*** Opening of Text section ***
Nick has a tendency to run at the mouth while he's thinking; Brandon, in contrast, is more of a listener. Even when it might seem like some kind of bizarre info-dump, it's not; Buchanan skillfully characterizes them even in simple apparently-filler dialogue like this (while at the same time totally stoking my geek side). Nick's a goth, and he’s geeky, and he’s restoring a classic cadillac-hearse, what's not to love? And, incidentally, not all the cops are assholes and some of them turn out to be decent people, the mystery does take a bit to unravel, the foreshadowing is handled nicely, the interpersonal is conflicted (as makes sense when one-half is way in the closet). Kept me up all night reading, and not because I was skimming, either.
CRAIG Jamie - Brindisi Bedfellows
contemporary m/m broken-hearted lover messes around with ex’s best friend, hijinks ensue, etc.
Well, there’s sort of a conflict. Mostly interpersonal. Believable, relatively enjoyable. Got more bored towards the end, since the tension was gone for me by that point (above and beyond the “you know they’ll get together”) although the author does hold out a bit longer, but even that’s believeable between the two characters. All in all, not a major page-turner but kept me adequately entertained.
*** Close of Text section ***
*** Opening of Exercise data ***
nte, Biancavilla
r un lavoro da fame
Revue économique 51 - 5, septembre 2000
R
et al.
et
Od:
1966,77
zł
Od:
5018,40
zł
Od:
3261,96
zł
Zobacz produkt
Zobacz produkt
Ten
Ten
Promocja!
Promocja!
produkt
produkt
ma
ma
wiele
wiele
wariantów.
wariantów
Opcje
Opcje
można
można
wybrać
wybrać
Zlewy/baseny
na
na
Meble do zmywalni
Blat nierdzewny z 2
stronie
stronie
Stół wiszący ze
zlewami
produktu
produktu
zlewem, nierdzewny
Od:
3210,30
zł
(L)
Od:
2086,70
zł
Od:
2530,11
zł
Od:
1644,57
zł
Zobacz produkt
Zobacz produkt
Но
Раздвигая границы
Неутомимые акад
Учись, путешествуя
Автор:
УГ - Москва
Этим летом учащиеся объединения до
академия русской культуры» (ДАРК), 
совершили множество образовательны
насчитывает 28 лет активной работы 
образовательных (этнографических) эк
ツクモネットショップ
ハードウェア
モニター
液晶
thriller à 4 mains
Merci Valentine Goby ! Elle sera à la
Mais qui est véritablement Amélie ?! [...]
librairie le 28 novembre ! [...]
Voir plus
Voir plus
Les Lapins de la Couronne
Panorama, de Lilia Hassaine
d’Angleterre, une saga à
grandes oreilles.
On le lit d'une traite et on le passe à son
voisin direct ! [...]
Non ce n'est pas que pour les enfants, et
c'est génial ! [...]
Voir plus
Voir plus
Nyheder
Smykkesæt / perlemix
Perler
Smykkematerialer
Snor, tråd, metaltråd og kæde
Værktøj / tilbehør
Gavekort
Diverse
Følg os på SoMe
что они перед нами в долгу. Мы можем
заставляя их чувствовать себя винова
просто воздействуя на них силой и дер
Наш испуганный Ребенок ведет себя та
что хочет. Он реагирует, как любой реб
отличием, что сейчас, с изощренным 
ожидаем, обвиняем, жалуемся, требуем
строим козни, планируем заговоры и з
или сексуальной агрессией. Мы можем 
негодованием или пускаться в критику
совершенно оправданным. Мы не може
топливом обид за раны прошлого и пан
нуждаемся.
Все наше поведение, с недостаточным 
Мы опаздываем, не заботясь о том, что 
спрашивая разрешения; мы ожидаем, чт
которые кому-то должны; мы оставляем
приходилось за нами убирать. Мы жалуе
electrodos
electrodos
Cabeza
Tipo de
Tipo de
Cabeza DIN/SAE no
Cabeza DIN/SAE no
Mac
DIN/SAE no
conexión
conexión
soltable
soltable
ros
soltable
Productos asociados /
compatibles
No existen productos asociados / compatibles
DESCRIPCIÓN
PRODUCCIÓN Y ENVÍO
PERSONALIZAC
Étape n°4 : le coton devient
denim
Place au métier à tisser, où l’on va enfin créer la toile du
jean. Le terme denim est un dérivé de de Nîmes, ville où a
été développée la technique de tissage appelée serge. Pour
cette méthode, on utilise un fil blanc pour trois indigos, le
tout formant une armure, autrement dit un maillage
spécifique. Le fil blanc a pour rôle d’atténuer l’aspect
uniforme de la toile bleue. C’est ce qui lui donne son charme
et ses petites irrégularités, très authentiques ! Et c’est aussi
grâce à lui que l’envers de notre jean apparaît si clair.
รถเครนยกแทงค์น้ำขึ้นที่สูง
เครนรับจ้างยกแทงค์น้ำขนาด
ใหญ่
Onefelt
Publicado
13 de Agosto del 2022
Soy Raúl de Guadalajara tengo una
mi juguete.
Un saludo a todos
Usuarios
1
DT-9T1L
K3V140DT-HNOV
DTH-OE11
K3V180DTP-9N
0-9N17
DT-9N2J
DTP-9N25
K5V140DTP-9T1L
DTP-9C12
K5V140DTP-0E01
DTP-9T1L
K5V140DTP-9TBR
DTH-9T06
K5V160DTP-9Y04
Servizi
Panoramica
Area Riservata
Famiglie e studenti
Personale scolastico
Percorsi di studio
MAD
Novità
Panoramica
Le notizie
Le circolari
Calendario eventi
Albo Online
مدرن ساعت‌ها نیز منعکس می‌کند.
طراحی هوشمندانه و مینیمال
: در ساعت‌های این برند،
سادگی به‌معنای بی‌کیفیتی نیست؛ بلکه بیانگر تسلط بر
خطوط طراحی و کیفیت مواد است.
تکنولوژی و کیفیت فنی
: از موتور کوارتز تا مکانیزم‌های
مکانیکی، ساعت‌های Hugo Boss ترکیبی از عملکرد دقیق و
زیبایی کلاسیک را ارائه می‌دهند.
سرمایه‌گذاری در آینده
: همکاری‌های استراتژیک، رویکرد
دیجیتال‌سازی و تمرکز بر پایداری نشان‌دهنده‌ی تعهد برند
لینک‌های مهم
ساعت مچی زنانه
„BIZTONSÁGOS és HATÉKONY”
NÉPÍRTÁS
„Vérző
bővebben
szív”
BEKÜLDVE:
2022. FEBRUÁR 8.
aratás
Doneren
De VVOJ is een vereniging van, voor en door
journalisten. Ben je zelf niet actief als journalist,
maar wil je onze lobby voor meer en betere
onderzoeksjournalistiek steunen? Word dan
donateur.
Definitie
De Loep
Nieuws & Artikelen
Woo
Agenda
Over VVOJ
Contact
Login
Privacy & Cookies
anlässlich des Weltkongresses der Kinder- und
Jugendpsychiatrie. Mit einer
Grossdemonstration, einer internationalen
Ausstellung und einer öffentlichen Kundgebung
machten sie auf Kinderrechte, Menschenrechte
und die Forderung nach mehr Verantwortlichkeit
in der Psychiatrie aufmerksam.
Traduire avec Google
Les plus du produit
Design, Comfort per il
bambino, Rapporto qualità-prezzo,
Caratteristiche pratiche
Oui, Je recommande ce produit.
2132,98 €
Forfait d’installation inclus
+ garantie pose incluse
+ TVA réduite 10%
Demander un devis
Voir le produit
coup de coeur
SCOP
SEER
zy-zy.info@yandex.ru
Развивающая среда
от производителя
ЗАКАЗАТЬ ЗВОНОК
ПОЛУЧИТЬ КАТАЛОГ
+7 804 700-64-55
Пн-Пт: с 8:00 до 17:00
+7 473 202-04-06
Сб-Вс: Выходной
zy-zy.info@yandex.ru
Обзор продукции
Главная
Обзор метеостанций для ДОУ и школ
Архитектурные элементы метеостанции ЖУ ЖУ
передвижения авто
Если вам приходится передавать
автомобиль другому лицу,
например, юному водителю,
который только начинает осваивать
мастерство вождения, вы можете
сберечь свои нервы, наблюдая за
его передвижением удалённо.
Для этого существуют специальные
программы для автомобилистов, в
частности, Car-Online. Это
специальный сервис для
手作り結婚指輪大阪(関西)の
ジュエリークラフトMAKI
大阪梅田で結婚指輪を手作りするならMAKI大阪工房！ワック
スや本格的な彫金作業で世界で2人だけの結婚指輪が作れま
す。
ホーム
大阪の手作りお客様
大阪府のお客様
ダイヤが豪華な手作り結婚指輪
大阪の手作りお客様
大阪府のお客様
*** Close of Exercise data ***
Exercises to complete
A) Decide whether each of these statements agrees with the book reviews, answering yes or no and quoting the exact words from the reviews that settle it: (i) Nick is more of a listener than Brandon; (ii) the reviewer stayed up all night reading the first book; (iii) Brindisi Bedfellows is called a major page-turner.
B) Go on with the book reviews, picking up after their final sentence.

Task-by-task outputs
A)
(i) No: "Nick has a tendency to run at the mouth while he's thinking; Brandon, in contrast, is more of a listener."
(ii) Yes: "Kept me up all night reading, and not because I was skimming, either."
(iii) No: "not a major page-turner but kept me adequately entertained."

B)
FIDDLER Angela - Pulse
SFF m/m paranormal, strange dreams, possession, ghosts, spirits... and stuff.
Well, a long way from the lukewarm reception I gave Fiddler’s earlier work, Castoffs. There’s a certain snark Fiddler allows her strangely-mystical, more than a bit mysterious, street-boy-turned-something, mixed up in the paranormal, love interest (or something), Gregory. Given the story’s set up and Gregory’s ability to move through the spirit world to move through reality, he’d be way too much of a cipher if Fiddler didn’t give him quirks. Chris is the story’s predominant protagonist (though it’s not entirely in his POV), and he’s also a cop; through a series of nicely and slowly revealed ties, the two are linked to a preacher-man determined to keep Gregory for himself. Stalker plus paranormal. Anyway, the morning after Gregory arrives in the cop’s apartment despite the locked doors and apartment security...
Gregory was naked. And cooking bacon. Chris came up behind him and put his hands over Gregory’s hips. “I love a man who lives dangerously,” he whispered into Gregory’s ear.Fiddler lets Gregory come out with these lines that are so completely unexpected you can’t help but laugh (well, I couldn’t). So often, such follows scenes so serious, so strangely mystical and/or incomprehensible, and add in that Chris is more often in the dark as to how/what than not, that the unexpected levity saves the story (and the character) from toppling over into self-importance.
Gregory waved his hands over the splash guard on the frying pan. “And I love a man who has a well organized kitchen.”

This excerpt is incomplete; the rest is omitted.